L’ordinanza vieta le attività lavorative in condizioni di esposizione prolungata al sole dalle 12.30 alle 16 nelle giornate in cui il sito specializzato Worklimate segnala un livello di rischio “alto” per i lavoratori esposti al sole impegnati in attività fisicamente intense.
Il divieto riguarda i settori agricolo e florovivaistico, i cantieri edili e affini, i piazzali della logistica destinati allo stoccaggio delle merci e, novità di quest’anno, anche le attività nelle cave e i rider impegnati nelle consegne con biciclette o mezzi a pedalata assistita.
Tra le novità introdotte nel 2026 c’è anche la possibilità di anticipare o posticipare di un’ora l’attività nei cantieri all’aperto, in deroga ai regolamenti comunali sul rumore.

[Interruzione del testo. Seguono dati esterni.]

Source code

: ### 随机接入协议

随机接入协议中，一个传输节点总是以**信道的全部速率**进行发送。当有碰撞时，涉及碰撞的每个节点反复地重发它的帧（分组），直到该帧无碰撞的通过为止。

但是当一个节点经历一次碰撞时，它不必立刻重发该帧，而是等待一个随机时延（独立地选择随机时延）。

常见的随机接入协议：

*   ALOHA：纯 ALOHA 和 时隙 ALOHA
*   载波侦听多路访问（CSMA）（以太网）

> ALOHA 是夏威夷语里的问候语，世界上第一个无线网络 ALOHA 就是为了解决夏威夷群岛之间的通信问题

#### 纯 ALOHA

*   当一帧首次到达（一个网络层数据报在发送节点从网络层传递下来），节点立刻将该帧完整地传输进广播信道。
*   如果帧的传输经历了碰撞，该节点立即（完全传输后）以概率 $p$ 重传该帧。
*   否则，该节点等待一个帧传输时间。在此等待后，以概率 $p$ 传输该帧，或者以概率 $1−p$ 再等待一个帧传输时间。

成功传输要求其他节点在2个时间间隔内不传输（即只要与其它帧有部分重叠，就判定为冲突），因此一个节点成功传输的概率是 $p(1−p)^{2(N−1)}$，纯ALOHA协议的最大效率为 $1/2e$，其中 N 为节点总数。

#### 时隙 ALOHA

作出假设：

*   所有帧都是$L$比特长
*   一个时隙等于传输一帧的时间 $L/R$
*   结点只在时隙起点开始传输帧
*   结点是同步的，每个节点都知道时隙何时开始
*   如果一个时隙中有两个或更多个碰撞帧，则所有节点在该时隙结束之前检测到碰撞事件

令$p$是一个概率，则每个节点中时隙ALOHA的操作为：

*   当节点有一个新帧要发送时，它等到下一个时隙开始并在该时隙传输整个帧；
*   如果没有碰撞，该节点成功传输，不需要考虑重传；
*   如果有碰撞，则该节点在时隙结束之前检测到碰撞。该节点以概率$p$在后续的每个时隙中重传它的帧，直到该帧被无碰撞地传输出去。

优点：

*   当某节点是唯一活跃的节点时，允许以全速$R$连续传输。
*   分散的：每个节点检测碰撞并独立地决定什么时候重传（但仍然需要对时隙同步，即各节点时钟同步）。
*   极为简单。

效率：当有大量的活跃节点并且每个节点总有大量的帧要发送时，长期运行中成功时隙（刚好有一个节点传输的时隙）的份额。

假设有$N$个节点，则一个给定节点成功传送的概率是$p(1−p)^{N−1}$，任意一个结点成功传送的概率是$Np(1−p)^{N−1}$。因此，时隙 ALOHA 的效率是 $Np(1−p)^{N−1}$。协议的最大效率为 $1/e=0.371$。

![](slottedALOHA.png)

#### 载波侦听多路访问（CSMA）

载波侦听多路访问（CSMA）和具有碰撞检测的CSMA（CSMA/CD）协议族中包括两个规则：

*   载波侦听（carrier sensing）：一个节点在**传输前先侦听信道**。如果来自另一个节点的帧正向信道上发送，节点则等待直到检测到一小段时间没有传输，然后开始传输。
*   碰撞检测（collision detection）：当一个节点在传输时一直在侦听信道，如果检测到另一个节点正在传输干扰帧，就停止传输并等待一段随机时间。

Restano comunque possibili ulteriori provvedimenti da parte dei sindaci.
«Vogliamo garantire a tutte le lavoratrici e ai lavoratori il massimo strumento di protezione dai cambiamenti climatici, in particolar modo dall’impatto che questi hanno su chi lavora all’aperto», sottolinea l’assessore regionale al Lavoro Giovanni Paglia.

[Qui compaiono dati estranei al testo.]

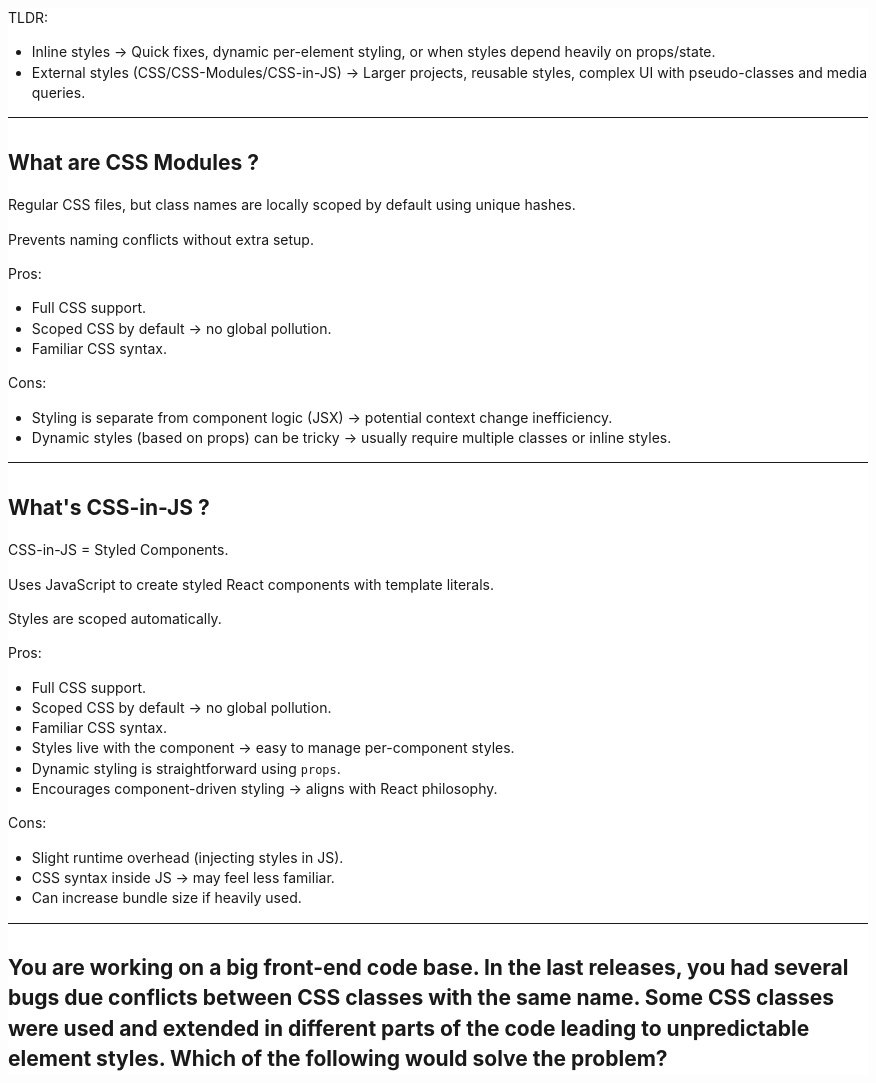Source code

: TLDR:
 - Inline styles → Quick fixes, dynamic per-element styling, or when styles depend heavily on props/state.
 - External styles (CSS/CSS-Modules/CSS-in-JS) → Larger projects, reusable styles, complex UI with pseudo-classes and media queries.

-------------------------------------------------------
 
## What are CSS Modules ?

Regular CSS files, but class names are locally scoped by default using unique hashes.

Prevents naming conflicts without extra setup.

Pros:
- Full CSS support.
- Scoped CSS by default → no global pollution.
- Familiar CSS syntax.

Cons:
- Styling is separate from component logic (JSX) → potential context change inefficiency.
- Dynamic styles (based on props) can be tricky → usually require multiple classes or inline styles.

-------------------------------------------------------
 
## What's CSS-in-JS ?

CSS-in-JS = Styled Components.

Uses JavaScript to create styled React components with template literals.

Styles are scoped automatically.

Pros:
- Full CSS support.
- Scoped CSS by default → no global pollution.
- Familiar CSS syntax.
- Styles live with the component → easy to manage per-component styles.
- Dynamic styling is straightforward using `props`.
- Encourages component-driven styling → aligns with React philosophy.

Cons:
- Slight runtime overhead (injecting styles in JS).
- CSS syntax inside JS → may feel less familiar.
- Can increase bundle size if heavily used.

-------------------------------------------------------

## You are working on a big front-end code base. In the last releases, you had several bugs due conflicts between CSS classes with the same name. Some CSS classes were used and extended in different parts of the code leading to unpredictable element styles. Which of the following would solve the problem?
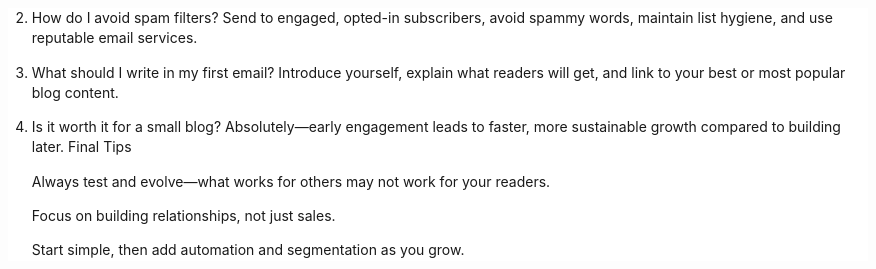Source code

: 2. How do I avoid spam filters?
Send to engaged, opted-in subscribers, avoid spammy words, maintain list hygiene, and use reputable email services.

3. What should I write in my first email?
Introduce yourself, explain what readers will get, and link to your best or most popular blog content.

4. Is it worth it for a small blog?
Absolutely—early engagement leads to faster, more sustainable growth compared to building later.
Final Tips

    Always test and evolve—what works for others may not work for your readers.

    Focus on building relationships, not just sales.

    Start simple, then add automation and segmentation as you grow.
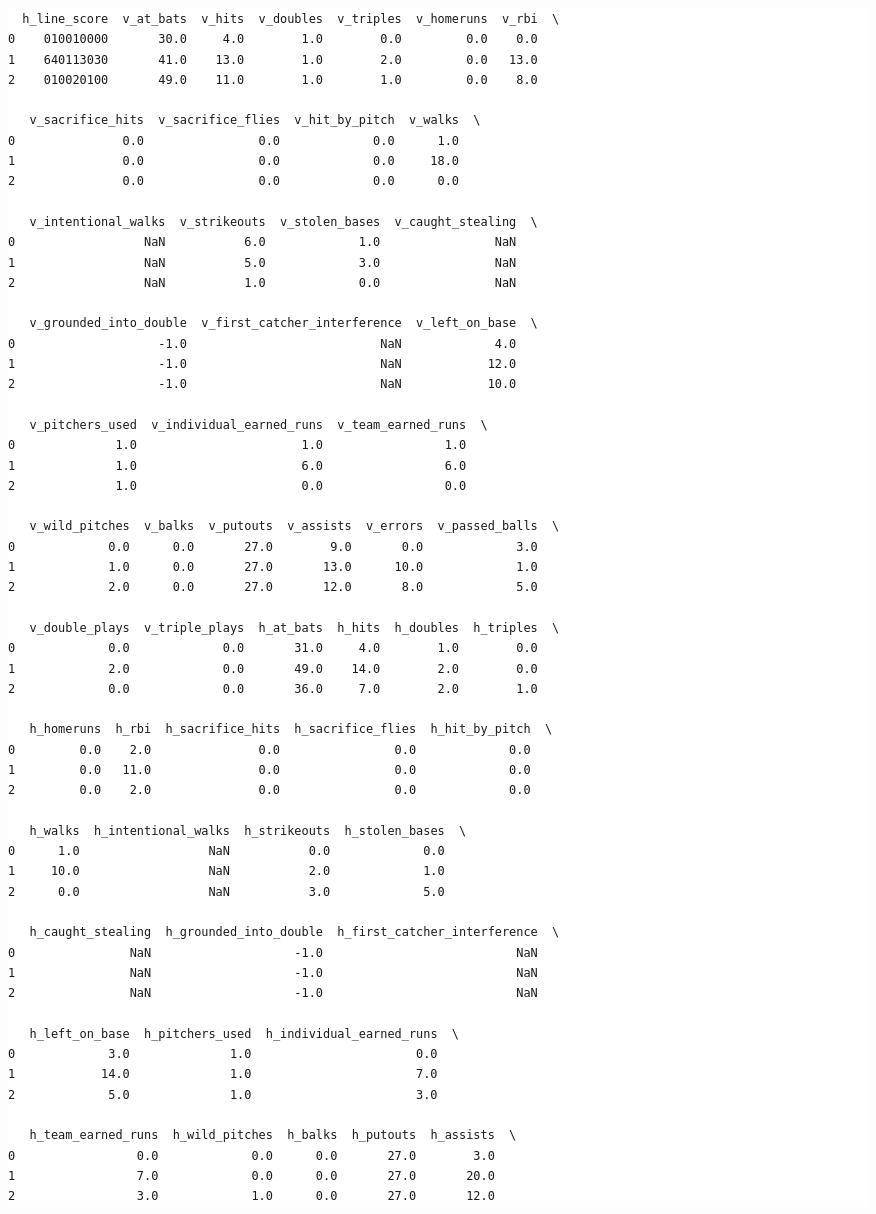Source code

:       h_line_score  v_at_bats  v_hits  v_doubles  v_triples  v_homeruns  v_rbi  \
    0    010010000       30.0     4.0        1.0        0.0         0.0    0.0   
    1    640113030       41.0    13.0        1.0        2.0         0.0   13.0   
    2    010020100       49.0    11.0        1.0        1.0         0.0    8.0   
    
       v_sacrifice_hits  v_sacrifice_flies  v_hit_by_pitch  v_walks  \
    0               0.0                0.0             0.0      1.0   
    1               0.0                0.0             0.0     18.0   
    2               0.0                0.0             0.0      0.0   
    
       v_intentional_walks  v_strikeouts  v_stolen_bases  v_caught_stealing  \
    0                  NaN           6.0             1.0                NaN   
    1                  NaN           5.0             3.0                NaN   
    2                  NaN           1.0             0.0                NaN   
    
       v_grounded_into_double  v_first_catcher_interference  v_left_on_base  \
    0                    -1.0                           NaN             4.0   
    1                    -1.0                           NaN            12.0   
    2                    -1.0                           NaN            10.0   
    
       v_pitchers_used  v_individual_earned_runs  v_team_earned_runs  \
    0              1.0                       1.0                 1.0   
    1              1.0                       6.0                 6.0   
    2              1.0                       0.0                 0.0   
    
       v_wild_pitches  v_balks  v_putouts  v_assists  v_errors  v_passed_balls  \
    0             0.0      0.0       27.0        9.0       0.0             3.0   
    1             1.0      0.0       27.0       13.0      10.0             1.0   
    2             2.0      0.0       27.0       12.0       8.0             5.0   
    
       v_double_plays  v_triple_plays  h_at_bats  h_hits  h_doubles  h_triples  \
    0             0.0             0.0       31.0     4.0        1.0        0.0   
    1             2.0             0.0       49.0    14.0        2.0        0.0   
    2             0.0             0.0       36.0     7.0        2.0        1.0   
    
       h_homeruns  h_rbi  h_sacrifice_hits  h_sacrifice_flies  h_hit_by_pitch  \
    0         0.0    2.0               0.0                0.0             0.0   
    1         0.0   11.0               0.0                0.0             0.0   
    2         0.0    2.0               0.0                0.0             0.0   
    
       h_walks  h_intentional_walks  h_strikeouts  h_stolen_bases  \
    0      1.0                  NaN           0.0             0.0   
    1     10.0                  NaN           2.0             1.0   
    2      0.0                  NaN           3.0             5.0   
    
       h_caught_stealing  h_grounded_into_double  h_first_catcher_interference  \
    0                NaN                    -1.0                           NaN   
    1                NaN                    -1.0                           NaN   
    2                NaN                    -1.0                           NaN   
    
       h_left_on_base  h_pitchers_used  h_individual_earned_runs  \
    0             3.0              1.0                       0.0   
    1            14.0              1.0                       7.0   
    2             5.0              1.0                       3.0   
    
       h_team_earned_runs  h_wild_pitches  h_balks  h_putouts  h_assists  \
    0                 0.0             0.0      0.0       27.0        3.0   
    1                 7.0             0.0      0.0       27.0       20.0   
    2                 3.0             1.0      0.0       27.0       12.0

Per quanto riguarda i rider, l’ordinanza prevede inoltre che le piattaforme e i soggetti organizzatori tengano conto del rischio calore nella definizione dei tempi di consegna e delle distanze da percorrere.
Il riferimento per l’applicazione delle misure sarà la mappa pubblicata sul sito Worklimate, sviluppata nell’ambito di un progetto congiunto tra Inail e Cnr per la prevenzione dei rischi legati alle alte temperature.
La mancata osservanza dell’ordinanza comporta le sanzioni previste dalla normativa vigente.